“So you've said,” I reply.

She frowns in frustration. “I don’t do well around people I don’t know. It makes it hard to speak sometimes.”

“Are you uncomfortable now?” I glare around the crowded club.

“No.” She grabs my arms as if to stop me from pushing the people around us away even farther. “It’s more in situations where I'm expected to interact with people. This is nice… freeing.”

She swallows and the vulnerability on her face completely absorbs me. It takes a moment for her to muster whatever she’s struggling with, but I wait for her.

“I have avoided places that have lots of people since finding out about magic,” she says. “It’s all been frightening. How can I possibly tell who is a threat when everyone is wearing glamours?”

She doesn’t mention her abduction. Maybe it isn’t the biggest part of her worries, but I doubt that.

“But you’re fine here? We can leave if you want to.”

Emilia lifts a brow at me, and I prefer the look of annoyance on her face rather than the fear that was in her eyes.

“I already said it’s nice.” She bites her lip. “And I'm with you. I know you and Ari will protect me.”

Pride lifts my chest at the trust Emilia is putting in me, but it deflates just as quickly. There are many creatures I could stand against, but even a midlevel serpent kin would overpower me easily. But that fear of the world around us.... the nightmares she’s suffered since the abduction... I can relate to that flavor of helplessness and it's something I wouldn’t inflict on anyone, let alone this vibrant woman.

“I'd do everything in my power to keep you safe,” I say, my voice considering. “But you are a formidable foe on your own. You never have to feel powerless again.”

She looks at me with wide eyes the color of dark toffee and I'm helpless to the pull. Her lips curl.

“All those times you were so curt with me, was it because you thought I was afraid?”

My cheeks start to burn. “I didn't want to inflict myself on you longer than could be helped.”

Something I’d misinterpreted, but Emilia only tilts her head.

“You aren't what I expected, Director Adder,” she says.

My cock thickens at the huskiness of her voice and the honorific. Mesmerizing her, quick as it had been, had teased unknown truths about myself. The pleasure of holding dominance over Emilia is an addiction I never assumed to feed.

“You are more than I could have ever hoped for.” I'd be ashamed of how clear the longing is in my throat if her pupils didn’t dilate and the flavor of her arousal didn't cut through the mix of hazy scents of the club.
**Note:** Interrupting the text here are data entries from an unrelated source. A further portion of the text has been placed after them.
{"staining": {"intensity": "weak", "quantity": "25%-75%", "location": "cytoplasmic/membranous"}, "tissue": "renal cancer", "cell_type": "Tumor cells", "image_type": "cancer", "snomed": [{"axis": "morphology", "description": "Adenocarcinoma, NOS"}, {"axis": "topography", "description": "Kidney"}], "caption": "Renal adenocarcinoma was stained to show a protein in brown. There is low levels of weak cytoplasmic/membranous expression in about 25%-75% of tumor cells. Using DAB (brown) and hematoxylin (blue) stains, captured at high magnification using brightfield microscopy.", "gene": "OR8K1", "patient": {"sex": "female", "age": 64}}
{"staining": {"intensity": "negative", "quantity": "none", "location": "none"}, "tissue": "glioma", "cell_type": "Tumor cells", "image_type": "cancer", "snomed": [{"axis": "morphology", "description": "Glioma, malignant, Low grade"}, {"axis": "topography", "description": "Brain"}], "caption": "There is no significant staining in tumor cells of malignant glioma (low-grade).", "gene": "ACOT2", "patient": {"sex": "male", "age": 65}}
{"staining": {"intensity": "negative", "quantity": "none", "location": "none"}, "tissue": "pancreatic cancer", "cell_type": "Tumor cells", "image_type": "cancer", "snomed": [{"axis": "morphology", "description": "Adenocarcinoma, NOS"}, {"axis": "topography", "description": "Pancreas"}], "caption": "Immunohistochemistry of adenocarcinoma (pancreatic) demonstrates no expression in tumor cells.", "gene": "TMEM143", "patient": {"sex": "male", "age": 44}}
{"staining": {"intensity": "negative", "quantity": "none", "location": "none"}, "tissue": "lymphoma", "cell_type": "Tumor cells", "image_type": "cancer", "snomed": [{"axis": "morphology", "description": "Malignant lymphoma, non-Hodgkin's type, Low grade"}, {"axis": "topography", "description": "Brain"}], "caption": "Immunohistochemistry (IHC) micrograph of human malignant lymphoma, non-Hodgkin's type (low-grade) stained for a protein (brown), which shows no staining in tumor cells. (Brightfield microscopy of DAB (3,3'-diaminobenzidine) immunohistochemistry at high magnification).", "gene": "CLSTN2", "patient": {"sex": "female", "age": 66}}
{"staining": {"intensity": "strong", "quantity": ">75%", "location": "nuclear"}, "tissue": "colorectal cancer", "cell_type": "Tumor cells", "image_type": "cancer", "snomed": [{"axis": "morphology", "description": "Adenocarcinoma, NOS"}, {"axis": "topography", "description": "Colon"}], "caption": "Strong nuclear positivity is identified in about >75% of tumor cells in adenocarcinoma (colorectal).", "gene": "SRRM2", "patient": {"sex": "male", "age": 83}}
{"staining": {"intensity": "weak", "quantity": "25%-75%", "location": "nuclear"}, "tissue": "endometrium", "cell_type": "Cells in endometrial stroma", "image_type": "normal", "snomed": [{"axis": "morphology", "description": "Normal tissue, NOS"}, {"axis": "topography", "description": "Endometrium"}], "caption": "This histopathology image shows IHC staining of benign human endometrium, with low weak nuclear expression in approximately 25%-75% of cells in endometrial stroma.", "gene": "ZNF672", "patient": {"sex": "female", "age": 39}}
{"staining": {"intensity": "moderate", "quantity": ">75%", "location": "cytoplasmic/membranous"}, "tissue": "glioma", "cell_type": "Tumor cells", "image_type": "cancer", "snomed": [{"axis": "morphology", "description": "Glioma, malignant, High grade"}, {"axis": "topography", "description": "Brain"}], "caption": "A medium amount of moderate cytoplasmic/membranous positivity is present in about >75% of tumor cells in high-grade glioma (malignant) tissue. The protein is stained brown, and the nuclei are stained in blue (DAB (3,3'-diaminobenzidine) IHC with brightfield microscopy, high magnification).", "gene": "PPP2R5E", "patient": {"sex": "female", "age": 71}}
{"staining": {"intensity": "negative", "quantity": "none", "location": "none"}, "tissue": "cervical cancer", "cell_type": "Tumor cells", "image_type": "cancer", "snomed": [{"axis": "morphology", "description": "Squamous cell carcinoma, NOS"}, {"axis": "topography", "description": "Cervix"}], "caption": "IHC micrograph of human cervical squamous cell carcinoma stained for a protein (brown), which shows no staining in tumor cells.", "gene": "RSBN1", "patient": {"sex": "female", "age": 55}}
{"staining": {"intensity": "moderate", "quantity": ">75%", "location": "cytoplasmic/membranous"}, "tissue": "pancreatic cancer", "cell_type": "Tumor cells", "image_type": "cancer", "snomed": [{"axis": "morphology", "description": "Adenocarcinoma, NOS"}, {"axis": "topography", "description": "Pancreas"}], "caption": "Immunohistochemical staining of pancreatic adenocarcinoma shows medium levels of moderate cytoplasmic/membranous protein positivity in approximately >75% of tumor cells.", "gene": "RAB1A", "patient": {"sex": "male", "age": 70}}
I only see Emilia and all her facets of contradictions that weave a spell of need over me. Shy to my gaze and fierce to Ari’s teasing, funny in the in-between moments and unrelentingly passionate about her work. She belongs to us. She is mine and Ari’s. There are no surrounding paranormals or music pounding in our veins.

I step forward and she steps back. The action riles a deep urge I’ve rarely fed. The urge to hunt and seduce. We repeat the dance and her back makes contact with the wall. She licks her lips, and suddenly I can’t bear to look away, making me doubt who exactly is hunting who.

“Among the least,” I whisper. “The temptation I feel around youthreatens to swallow me whole.”

Emilia’s face breaks into a wicked smile. “And being swallowed whole would be such a terrible thing.”

The innuendo claws my gut.

“Temptress,” I hiss, as my mind is filled with thoughts of Emilia's pretty red lips stretching around my hardness. Or Ari’s.

Fuck.The idea of Emilia’s tongue tracing up the veins of Ari’s extruded cock erodes my control.

I bring my face within a breath of hers and her lips part. My body locks. I’m torn with indecision. I can practically taste her vanilla scent on my tongue, I want to devour her, but what if this isn’t what she wants?

“Now who’s being a tease?” she whispers. I growl and kiss her.

Her flavor is sweet and hits my senses like being engulfed in flames.

Not since Ari have I met anyone whose every touch feels like fire and home all at once. She is a blessing from a being more gracious than I’ve ever found the Goddess to be.